Raw data —
┄┄┄┄┄┄┄┄┄┄
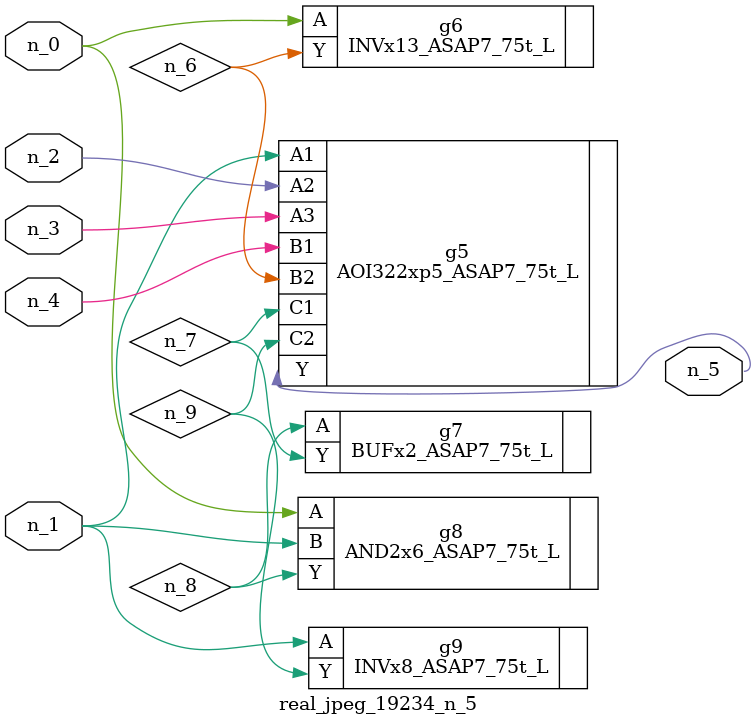
<source format=v>
module real_jpeg_19234_n_5 (n_4, n_0, n_1, n_2, n_3, n_5);

input n_4;
input n_0;
input n_1;
input n_2;
input n_3;

output n_5;

wire n_8;
wire n_6;
wire n_7;
wire n_9;

INVx13_ASAP7_75t_L g6 ( 
.A(n_0),
.Y(n_6)
);

AND2x6_ASAP7_75t_L g8 ( 
.A(n_0),
.B(n_1),
.Y(n_8)
);

AOI322xp5_ASAP7_75t_L g5 ( 
.A1(n_1),
.A2(n_2),
.A3(n_3),
.B1(n_4),
.B2(n_6),
.C1(n_7),
.C2(n_9),
.Y(n_5)
);

INVx8_ASAP7_75t_L g9 ( 
.A(n_1),
.Y(n_9)
);

BUFx2_ASAP7_75t_L g7 ( 
.A(n_8),
.Y(n_7)
);


endmodule
</source>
┄┄┄┄┄┄┄┄┄┄
Assignment — Search the entries for "input" and show every line that has it.

Exercise result —
input n_4;
input n_0;
input n_1;
input n_2;
input n_3;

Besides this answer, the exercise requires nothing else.